[Records drawn from a data source]
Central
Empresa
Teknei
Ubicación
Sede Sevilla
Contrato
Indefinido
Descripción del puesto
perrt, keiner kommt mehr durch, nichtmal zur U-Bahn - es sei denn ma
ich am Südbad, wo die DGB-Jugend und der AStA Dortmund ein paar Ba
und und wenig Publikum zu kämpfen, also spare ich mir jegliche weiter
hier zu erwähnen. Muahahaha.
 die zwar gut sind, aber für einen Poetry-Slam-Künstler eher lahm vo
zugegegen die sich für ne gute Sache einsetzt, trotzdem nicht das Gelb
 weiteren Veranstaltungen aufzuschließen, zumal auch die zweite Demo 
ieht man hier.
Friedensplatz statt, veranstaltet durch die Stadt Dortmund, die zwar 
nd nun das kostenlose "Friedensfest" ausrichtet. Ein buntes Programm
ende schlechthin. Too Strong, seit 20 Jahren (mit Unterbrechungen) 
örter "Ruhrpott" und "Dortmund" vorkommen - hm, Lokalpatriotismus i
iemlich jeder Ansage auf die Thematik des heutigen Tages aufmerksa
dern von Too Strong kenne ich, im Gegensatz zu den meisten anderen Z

--

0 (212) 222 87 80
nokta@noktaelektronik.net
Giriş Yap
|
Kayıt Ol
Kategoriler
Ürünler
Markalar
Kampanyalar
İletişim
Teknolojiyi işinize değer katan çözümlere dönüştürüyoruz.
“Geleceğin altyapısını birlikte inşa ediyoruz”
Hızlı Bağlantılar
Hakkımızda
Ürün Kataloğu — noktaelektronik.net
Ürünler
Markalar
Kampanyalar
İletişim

> _EXERCISE REQUIREMENTS_
Which lines in the records above contain the string "Dortmund"? Return every one of them in full.

> _EXERCISE RESULT_
ich am Südbad, wo die DGB-Jugend und der AStA Dortmund ein paar Ba
Friedensplatz statt, veranstaltet durch die Stadt Dortmund, die zwar 
örter "Ruhrpott" und "Dortmund" vorkommen - hm, Lokalpatriotismus i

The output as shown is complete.